§ Written exercise 1: Copy the stretch of the forum post on SQLite insert speed from "If you take" through "have illegal moves.", word for word.
§ Written exercise 2: In the forum post on SQLite insert speed, how long did test 2.6 take to convert all 3.45 million games?

Reading some tips here, there, and doing some homework, I found the below post about speeding up the insert statements for SQLite:
Following the post, I decided to try three main things: transactions, prepared statements, and in-memory databases.
2.1 Fake input data, transaction
Last time I have tried using transactions already for each insert statement. I did not see the improvement in speed thus in the end I have commented out the code. This time I wrap the main loop inside the transaction statements as the suggestion from the above link! I continue using fake data to test:
Another improvement about 2.7 times faster, lead totally 311 times faster.
OK, enough with the fake data. Now it is time to change the converter to use the new method and test with the real data (MillionBase). Below are results with new implementations:
2.3 Real input data, transaction with prepared statements, parse and verify all moves of games
(2.3) is 6 times faster than the old implementation when (2.4) is 131 times faster. (2.4) is so closed to SCID4.
(2.5), (2.6) are extremely fast. The database is created and stored in memory without writing into files. In 2.5, almost all the time was spent parsing and verifying moves. Without doing that task, 2.6 need under a minute to convert all 3.45 million games. That speed is totally comparable with SCID4. A bit funny is that 2.6 gave me the exact speed of SCID4: 54s, 247 times faster. Of course, my computer differs from Fulvio's one thus if we test them all in the same computer, they may be not the same - but should be closed/similar.
I have imagined how to use in-memory databases. Whenever an app works with PGN databases, it may convert it into an in-memory SQLite database. The converting is very fast, comparable with popular PGN readers/viewers. Developers can save a lot of time to develop their new internal database structures and write their own lot of functions just for those data structures. Just let SQLite manage its database with tones of features and functions. None can beat SQL abilities of querying, searching, indexing...
If you take care of details, the number of errors when turning off parsing/verifying moves is much smaller than one with turning on. Simply, many games have illegal moves.
All above tests run with 1 threat only and I see we can still improve, say using more threats, loading data by blocks, using C strings instead of C++ strings (avoid reallocating)...
phhnguyen wrote: ↑Mon Nov 08, 2021 5:36 am
I have started the next lap to improve the project. At a quick glance, the focus should be the speed of converting.

§ Extracted records:
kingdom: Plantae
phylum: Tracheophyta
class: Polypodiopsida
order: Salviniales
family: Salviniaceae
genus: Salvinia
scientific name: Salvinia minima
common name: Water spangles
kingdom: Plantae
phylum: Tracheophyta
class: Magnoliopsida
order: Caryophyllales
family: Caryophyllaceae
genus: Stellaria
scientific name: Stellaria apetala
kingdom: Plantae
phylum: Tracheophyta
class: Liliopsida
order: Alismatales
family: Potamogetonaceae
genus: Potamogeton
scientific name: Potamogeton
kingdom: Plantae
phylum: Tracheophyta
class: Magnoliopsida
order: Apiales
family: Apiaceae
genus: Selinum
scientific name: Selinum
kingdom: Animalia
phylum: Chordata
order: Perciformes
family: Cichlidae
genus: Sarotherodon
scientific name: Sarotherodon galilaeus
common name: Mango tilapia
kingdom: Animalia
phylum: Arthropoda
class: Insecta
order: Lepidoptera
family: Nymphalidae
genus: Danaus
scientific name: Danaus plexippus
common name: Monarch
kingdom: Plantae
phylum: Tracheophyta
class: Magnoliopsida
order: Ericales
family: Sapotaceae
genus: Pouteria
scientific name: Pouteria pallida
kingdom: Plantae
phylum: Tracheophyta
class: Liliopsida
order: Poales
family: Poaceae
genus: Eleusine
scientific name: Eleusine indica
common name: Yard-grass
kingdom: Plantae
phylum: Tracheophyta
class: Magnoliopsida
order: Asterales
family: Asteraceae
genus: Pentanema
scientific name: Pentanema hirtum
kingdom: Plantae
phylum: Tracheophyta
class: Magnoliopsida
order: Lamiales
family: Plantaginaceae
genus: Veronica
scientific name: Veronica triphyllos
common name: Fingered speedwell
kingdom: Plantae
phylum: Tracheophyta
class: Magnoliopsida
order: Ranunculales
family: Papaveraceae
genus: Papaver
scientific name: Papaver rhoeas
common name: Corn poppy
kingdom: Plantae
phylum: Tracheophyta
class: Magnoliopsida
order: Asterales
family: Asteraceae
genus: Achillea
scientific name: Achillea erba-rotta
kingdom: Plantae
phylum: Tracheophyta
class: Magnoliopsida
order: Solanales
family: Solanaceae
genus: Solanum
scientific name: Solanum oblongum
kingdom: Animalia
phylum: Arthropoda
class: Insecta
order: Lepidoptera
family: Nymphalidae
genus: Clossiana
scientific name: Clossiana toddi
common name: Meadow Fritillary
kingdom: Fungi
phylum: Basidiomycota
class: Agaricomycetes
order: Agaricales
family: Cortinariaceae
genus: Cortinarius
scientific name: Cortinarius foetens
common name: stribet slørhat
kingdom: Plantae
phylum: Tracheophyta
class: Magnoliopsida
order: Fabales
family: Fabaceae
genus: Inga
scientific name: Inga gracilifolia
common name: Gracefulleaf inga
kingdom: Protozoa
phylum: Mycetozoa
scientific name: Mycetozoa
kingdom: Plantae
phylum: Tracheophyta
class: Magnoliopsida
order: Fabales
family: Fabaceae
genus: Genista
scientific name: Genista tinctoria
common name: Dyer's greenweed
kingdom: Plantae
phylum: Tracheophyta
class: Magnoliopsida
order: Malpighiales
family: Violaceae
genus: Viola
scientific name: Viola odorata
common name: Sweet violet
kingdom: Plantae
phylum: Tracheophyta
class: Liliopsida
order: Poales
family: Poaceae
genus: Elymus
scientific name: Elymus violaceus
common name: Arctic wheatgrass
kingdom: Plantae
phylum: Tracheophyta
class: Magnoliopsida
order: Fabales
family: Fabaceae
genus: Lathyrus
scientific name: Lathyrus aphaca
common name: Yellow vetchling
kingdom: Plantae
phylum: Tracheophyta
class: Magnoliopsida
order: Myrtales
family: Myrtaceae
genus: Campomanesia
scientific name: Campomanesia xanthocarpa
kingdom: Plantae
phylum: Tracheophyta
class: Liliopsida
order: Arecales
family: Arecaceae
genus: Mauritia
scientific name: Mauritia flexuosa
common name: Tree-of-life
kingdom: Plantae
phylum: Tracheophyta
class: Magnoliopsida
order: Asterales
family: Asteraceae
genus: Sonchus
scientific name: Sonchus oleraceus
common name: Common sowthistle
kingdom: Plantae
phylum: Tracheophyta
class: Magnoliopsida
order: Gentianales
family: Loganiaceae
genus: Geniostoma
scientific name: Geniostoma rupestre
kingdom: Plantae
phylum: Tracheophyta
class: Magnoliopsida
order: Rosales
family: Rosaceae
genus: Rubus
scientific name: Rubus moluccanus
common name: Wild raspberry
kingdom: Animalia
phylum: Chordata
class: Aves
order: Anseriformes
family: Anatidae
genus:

§ Correct answer 1:
If you take care of details, the number of errors when turning off parsing/verifying moves is much smaller than one with turning on. Simply, many games have illegal moves.

§ Correct answer 2: 54 seconds.